---- TEXTO

Petróleo sobe com queda de estoques de gasolina

Os contratos futuros de petróleo negociados na New York Mercantile Exchange (Nymex) fecharam novamente acima dos US$ 67 o barril, impulsionados pela gasolina. O relatório semanal do Departamento de Energia dos Estados Unidos mostrou queda de 4,4 milhões dos estoques norte-americanos de gasolina na semana passada, bem maior que a previsão de queda de 1,6 milhão de barris. Ao mesmo tempo, as refinarias não conseguiram aumentar seu ritmo de operações, registrando uma taxa de utilização da capacidade de 85,9%, menor que a de 87% da semana anterior, contrariando a previsão de aumento de 0,5 ponto porcentual. Os estoques de petróleo bruto, ao contrário, aumentaram 2,1 milhões. "Ainda não temos todas as refinarias de volta em operação depois do ano passado", disse o analista do BNP Paribas, Tom Bentz, lembrando que uma nova temporada agitada de furacões deverá começar em 1º de junho. A unidade fabricante de gasolina da Motiva Enterprises LLC, em Port Arthur, no Texas, por exemplo, sofreu problemas mecânicos ao tentar reiniciar suas atividades na semana passada. E uma refinaria da ConocoPhillips teve percalços semelhantes. A unidade está fechada desde agosto por causa do furacão Katrina. O Departamento de Energia alertou que se os problemas nas refinarias continuarem durante este mês, a oferta poderá reduzir-se ainda mais, mantendo a pressão de alta sobre os preços no momento em que temporada de viagens se aproxima. Os preços já são sustentados no momento por preocupações com possíveis problemas de oferta relacionados à adoção do etanol em substituição a um outro aditivo para a gasolina. Na Nymex, o contrato de gasolina para maio subiu 516 pontos, ou 2,7%, para US$ 1,9471 o galão. O contrato de petróleo bruto para maio avançou US$ 0,84 (+1,27%), fechando em US$ 67,07 o barril. A mínima foi em US$ 65,74 e a máxima em US$ 67,25. Em Londres, no sistema eletrônico da ICE Futures, os contratos de petróleo Brent para maio encerraram em US$ 67,10 o barril, alta de US$ 0,71. A mínima foi de US$ 65,84 e a máxima de US$ 67,38. As informações são da Dow Jones.

--------

AÇÃO NECESSÁRIA 1:
Relacione todos os valores expressos com o símbolo de porcentagem (%) no texto sobre o petróleo.
AÇÃO NECESSÁRIA 2:
Indique se cada afirmação abaixo está de acordo com o texto sobre o petróleo, respondendo sim ou não e citando as palavras do texto que decidem a questão.
(a) Os estoques de petróleo bruto caíram na semana passada.
(b) A queda dos estoques norte-americanos de gasolina foi maior que a prevista.
(c) Em Londres, os contratos de petróleo Brent para maio fecharam em baixa.

---- REGISTROS LISTADOS

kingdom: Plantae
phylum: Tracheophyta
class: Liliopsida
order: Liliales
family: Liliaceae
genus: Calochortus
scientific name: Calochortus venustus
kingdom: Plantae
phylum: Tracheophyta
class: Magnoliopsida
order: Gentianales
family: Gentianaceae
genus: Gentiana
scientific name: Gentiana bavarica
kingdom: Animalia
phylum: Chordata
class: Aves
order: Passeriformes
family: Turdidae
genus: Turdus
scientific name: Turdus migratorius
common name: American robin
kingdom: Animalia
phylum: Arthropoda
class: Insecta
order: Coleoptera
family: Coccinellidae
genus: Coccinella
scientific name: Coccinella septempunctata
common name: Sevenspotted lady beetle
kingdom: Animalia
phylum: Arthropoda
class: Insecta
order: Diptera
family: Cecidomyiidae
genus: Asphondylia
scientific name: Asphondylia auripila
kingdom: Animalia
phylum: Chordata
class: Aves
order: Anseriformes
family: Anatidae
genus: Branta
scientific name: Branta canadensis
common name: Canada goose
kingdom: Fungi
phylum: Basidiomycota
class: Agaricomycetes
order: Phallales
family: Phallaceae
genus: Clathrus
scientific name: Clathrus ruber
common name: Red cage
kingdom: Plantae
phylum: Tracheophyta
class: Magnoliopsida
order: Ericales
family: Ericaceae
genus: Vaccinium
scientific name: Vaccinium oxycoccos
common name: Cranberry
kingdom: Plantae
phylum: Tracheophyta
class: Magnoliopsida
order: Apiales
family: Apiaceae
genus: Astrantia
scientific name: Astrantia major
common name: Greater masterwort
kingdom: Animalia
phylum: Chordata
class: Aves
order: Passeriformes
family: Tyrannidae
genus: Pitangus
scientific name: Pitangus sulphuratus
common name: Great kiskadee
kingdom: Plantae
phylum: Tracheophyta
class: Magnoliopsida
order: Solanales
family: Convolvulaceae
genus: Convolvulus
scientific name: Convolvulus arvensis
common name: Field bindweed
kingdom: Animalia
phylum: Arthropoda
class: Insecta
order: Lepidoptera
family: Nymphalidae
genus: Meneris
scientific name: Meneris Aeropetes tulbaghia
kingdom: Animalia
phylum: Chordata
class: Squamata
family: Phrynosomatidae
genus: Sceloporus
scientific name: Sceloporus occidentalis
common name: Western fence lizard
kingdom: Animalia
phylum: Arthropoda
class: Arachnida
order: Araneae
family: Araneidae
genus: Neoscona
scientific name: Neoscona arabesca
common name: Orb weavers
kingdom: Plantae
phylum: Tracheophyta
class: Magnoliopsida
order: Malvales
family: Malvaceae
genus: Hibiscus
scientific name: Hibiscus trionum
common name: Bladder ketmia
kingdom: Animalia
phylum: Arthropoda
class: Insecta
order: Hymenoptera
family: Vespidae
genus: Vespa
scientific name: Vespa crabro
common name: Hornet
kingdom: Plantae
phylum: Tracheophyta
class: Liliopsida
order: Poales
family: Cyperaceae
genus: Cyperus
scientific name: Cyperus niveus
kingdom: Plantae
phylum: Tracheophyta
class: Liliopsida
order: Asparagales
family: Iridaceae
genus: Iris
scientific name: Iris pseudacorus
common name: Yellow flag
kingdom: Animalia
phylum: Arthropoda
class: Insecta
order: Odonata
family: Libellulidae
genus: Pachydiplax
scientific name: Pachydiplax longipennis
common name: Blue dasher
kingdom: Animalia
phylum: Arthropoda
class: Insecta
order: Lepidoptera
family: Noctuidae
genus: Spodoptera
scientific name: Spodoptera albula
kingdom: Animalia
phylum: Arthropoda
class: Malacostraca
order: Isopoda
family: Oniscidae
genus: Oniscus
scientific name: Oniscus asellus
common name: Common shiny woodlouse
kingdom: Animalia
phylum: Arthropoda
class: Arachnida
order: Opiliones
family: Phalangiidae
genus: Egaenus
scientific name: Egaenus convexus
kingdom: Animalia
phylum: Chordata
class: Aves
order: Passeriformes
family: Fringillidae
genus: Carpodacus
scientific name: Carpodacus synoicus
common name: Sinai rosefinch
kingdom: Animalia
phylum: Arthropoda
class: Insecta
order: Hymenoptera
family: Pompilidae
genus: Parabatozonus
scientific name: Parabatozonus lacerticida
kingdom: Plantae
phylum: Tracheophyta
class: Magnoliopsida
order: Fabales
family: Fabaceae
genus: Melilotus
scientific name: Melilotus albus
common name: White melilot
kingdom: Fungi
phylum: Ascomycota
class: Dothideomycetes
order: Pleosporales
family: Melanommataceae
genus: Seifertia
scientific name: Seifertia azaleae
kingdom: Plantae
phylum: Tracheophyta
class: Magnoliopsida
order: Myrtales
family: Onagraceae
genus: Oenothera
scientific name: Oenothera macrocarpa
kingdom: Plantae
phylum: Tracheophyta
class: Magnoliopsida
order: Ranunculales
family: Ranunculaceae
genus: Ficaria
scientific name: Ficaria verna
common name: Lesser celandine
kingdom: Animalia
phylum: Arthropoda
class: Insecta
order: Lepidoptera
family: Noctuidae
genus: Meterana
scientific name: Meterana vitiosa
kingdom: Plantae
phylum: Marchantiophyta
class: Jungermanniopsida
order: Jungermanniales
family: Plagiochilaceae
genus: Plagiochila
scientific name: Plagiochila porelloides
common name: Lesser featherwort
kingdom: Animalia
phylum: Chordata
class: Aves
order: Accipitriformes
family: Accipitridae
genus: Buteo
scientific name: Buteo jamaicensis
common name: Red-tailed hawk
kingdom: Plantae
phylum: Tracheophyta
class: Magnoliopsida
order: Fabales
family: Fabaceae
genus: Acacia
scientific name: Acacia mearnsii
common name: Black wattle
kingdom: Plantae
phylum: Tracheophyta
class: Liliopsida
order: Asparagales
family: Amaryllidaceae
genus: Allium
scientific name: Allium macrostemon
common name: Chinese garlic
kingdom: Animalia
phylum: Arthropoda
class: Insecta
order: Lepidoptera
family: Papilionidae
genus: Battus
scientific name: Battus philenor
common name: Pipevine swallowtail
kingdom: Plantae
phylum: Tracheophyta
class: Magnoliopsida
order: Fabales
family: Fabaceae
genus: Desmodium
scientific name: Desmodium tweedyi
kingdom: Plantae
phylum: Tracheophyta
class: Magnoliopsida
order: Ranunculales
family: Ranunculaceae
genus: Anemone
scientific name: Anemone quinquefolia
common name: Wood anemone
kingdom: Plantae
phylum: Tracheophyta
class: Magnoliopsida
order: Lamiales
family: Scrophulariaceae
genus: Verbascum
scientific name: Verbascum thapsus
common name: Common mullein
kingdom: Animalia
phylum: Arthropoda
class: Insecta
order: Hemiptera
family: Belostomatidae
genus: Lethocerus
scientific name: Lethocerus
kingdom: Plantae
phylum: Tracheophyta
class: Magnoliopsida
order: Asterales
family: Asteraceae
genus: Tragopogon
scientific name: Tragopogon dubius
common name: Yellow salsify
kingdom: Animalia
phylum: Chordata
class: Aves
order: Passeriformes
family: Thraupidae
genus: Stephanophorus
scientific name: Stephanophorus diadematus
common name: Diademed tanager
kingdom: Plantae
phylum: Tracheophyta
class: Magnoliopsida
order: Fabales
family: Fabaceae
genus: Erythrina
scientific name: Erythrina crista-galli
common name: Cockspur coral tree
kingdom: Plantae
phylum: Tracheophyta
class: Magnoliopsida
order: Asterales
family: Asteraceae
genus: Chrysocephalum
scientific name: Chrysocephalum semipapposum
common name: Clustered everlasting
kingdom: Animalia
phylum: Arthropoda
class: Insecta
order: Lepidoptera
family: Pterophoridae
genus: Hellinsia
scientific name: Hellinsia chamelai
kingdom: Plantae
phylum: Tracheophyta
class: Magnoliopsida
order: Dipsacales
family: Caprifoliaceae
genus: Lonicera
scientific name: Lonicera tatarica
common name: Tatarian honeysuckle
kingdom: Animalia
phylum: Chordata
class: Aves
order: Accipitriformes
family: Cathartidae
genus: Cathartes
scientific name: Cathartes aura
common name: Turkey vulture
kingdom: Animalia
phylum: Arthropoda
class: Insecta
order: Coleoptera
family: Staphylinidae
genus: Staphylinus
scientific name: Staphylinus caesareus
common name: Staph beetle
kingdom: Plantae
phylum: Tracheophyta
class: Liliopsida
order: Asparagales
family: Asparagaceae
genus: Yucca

--------

SUA RESPOSTA 1:
85,9%
87%
2,7%
1,27%

SUA RESPOSTA 2:
(a) Não: "Os estoques de petróleo bruto, ao contrário, aumentaram 2,1 milhões."
(b) Sim: "queda de 4,4 milhões dos estoques norte-americanos de gasolina na semana passada, bem maior que a previsão de queda de 1,6 milhão de barris"
(c) Não: "os contratos de petróleo Brent para maio encerraram em US$ 67,10 o barril, alta de US$ 0,71"